Text under study:

····················

The Threshold That Slams the Door
Picture this: A Pune-based garment trader files a recovery suit against a buyer who defaulted on a ₹2.5 lakh fabric order. It’s a genuine commercial transaction — purchase orders, GST invoices, delivery receipts, the works. They approach the Commercial Court, confident the fast-track system is exactly where this belongs.
The court throws it out at the threshold.
Not because their claim was wrong. Not because their documents were weak. Simply because the dispute fell below ₹3 lakh — the current Specified Value floor after the 2018 amendment — and the plaint was returned for presentation before the appropriate Civil Court under Order VII Rule 10 CPC.
That filing fee, lawyer’s retainer, and two months of preparation — gone. Back to square one, in a different court entirely. This is the quiet devastation that follows when businesses don’t understand the jurisdictional architecture before they file.

····················

Dataset content:
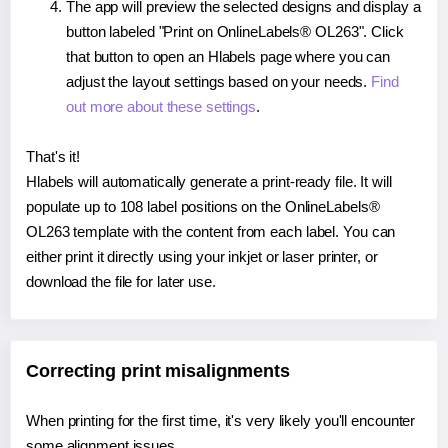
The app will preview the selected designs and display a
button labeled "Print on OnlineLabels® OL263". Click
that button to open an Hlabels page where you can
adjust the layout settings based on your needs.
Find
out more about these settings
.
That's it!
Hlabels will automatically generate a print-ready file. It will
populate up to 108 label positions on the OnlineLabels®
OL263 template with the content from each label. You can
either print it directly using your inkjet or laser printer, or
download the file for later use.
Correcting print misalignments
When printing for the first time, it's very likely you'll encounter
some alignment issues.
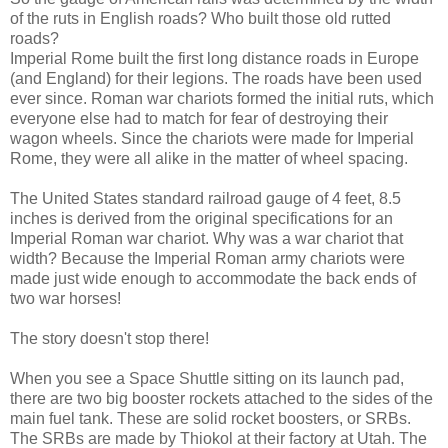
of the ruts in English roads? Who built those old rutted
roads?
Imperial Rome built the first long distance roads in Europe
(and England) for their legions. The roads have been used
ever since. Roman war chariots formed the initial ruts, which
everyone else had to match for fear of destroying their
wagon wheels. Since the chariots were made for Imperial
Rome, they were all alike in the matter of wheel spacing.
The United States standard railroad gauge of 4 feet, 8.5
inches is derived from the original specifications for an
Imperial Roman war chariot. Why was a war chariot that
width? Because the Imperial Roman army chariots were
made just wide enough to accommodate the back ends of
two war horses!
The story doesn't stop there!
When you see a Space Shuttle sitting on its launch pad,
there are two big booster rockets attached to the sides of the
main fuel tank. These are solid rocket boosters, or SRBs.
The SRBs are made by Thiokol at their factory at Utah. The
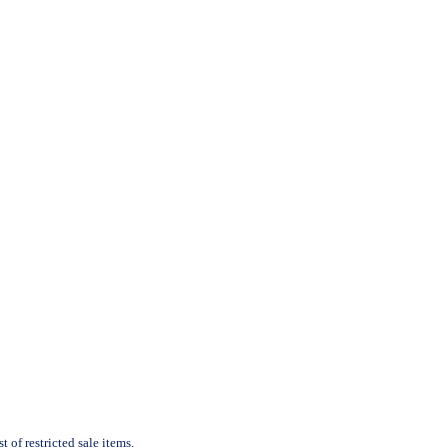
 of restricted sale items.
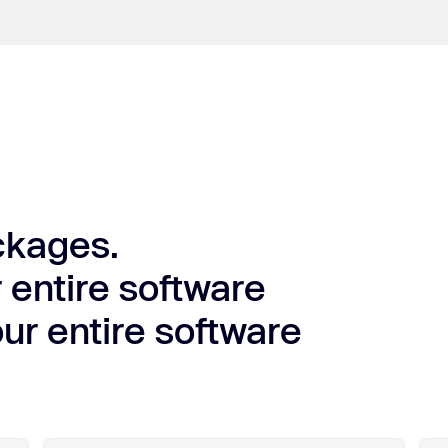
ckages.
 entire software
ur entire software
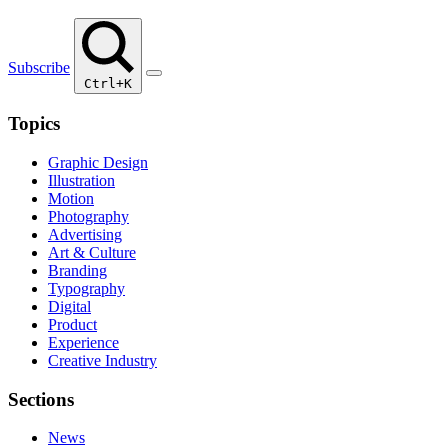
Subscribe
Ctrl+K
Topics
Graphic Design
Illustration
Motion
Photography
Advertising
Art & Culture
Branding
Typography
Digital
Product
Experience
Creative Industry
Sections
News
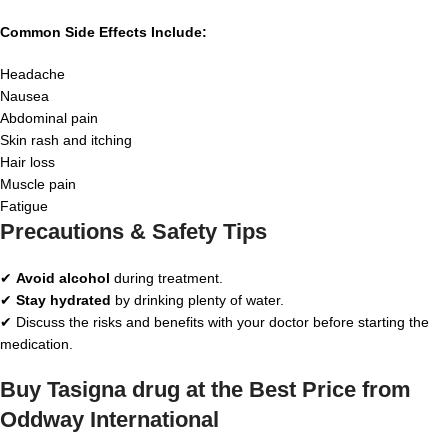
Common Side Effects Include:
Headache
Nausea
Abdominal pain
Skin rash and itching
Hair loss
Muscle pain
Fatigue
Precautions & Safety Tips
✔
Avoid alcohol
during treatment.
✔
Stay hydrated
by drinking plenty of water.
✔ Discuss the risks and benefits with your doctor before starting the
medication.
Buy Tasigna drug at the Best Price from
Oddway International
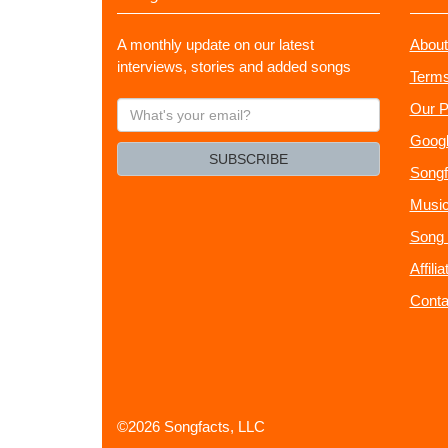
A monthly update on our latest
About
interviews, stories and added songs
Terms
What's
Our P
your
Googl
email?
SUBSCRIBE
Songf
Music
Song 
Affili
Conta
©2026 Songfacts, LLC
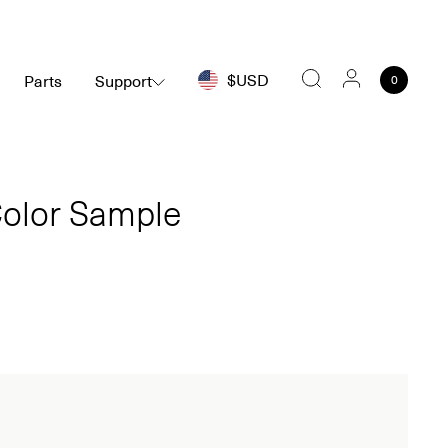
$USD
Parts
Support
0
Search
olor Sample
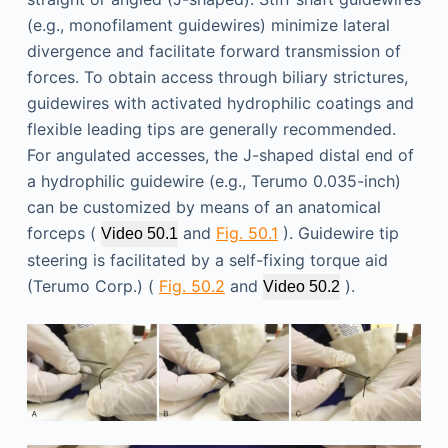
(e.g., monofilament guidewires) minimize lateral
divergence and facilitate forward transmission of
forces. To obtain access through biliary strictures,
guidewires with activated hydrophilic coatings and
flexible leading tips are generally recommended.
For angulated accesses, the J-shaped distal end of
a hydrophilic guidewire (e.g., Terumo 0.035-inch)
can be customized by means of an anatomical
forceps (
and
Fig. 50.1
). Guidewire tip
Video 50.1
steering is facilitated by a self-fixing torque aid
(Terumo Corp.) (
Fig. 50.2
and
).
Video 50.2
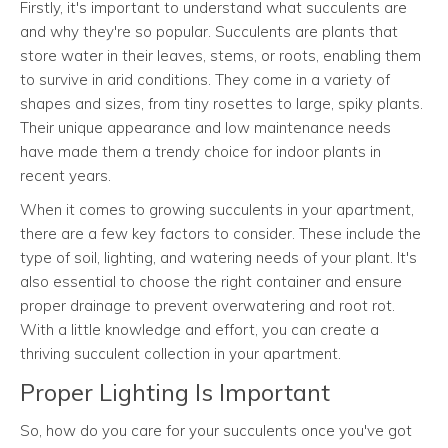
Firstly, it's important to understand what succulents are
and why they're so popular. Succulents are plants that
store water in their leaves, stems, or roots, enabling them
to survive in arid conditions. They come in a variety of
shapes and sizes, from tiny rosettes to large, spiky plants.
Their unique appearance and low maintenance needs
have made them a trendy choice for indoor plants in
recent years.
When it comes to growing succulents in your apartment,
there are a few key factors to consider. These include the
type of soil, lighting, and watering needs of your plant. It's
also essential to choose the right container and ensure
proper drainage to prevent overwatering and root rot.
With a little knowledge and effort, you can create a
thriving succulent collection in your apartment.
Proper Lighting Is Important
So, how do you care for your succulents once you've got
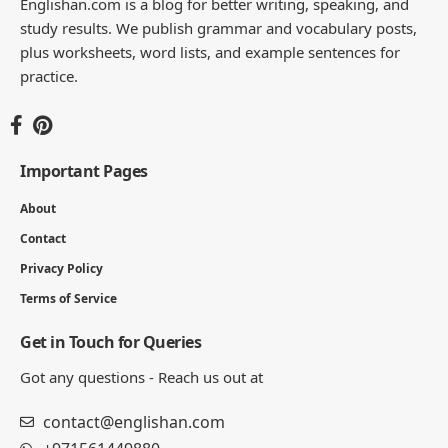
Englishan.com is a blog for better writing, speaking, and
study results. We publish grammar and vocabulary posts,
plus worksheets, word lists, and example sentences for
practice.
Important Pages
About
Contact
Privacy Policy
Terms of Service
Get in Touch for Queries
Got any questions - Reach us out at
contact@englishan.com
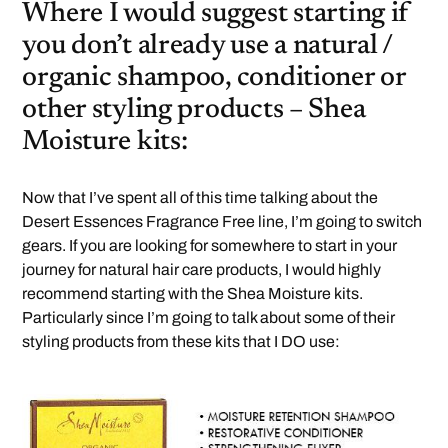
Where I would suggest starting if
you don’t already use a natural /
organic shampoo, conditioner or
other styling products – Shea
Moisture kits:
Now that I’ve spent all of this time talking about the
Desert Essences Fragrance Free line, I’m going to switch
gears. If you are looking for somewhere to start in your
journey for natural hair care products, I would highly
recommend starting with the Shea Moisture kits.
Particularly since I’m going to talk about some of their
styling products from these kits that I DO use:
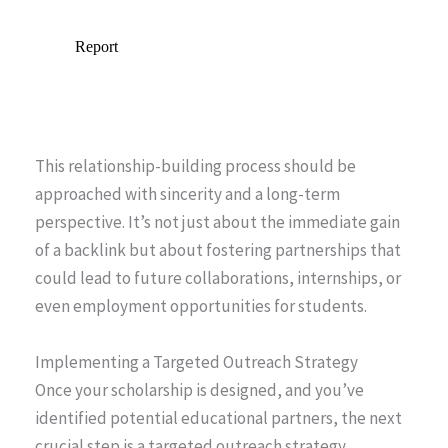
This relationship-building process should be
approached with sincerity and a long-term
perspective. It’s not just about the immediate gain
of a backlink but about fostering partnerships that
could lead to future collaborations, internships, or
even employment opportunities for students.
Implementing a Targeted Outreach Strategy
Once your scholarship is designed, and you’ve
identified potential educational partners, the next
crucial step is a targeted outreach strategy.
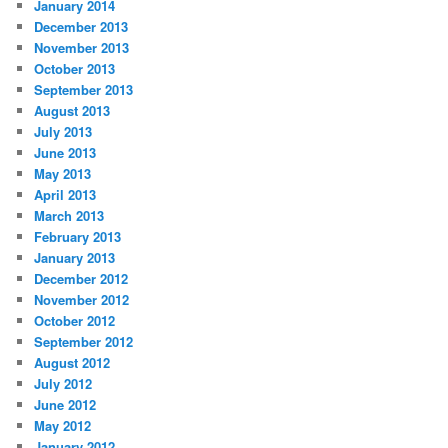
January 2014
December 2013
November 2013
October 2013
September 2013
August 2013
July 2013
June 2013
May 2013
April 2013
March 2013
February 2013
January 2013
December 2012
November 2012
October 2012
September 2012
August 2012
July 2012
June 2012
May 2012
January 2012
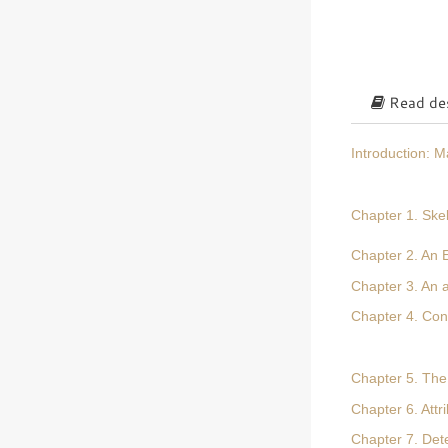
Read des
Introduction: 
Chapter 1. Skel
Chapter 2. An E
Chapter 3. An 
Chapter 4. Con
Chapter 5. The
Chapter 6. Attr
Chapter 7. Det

····················

What to do:
[A] Answer these questions from the passage on the Commercial Court threshold:
(i) What was the value of the fabric order on which the buyer defaulted?
(ii) What is the current Specified Value floor, and after which amendment?
(iii) Under which provision was the plaint returned?
[B] Write out everything from "The court throws" down to "Rule 10 CPC." in the passage on the Commercial Court threshold, replacing "dispute" with "matter".

Answers for the tasks:
[A]
(i) ₹2.5 lakh
(ii) ₹3 lakh, after the 2018 amendment
(iii) Order VII Rule 10 CPC

[B]
The court throws it out at the threshold.
Not because their claim was wrong. Not because their documents were weak. Simply because the matter fell below ₹3 lakh — the current Specified Value floor after the 2018 amendment — and the plaint was returned for presentation before the appropriate Civil Court under Order VII Rule 10 CPC.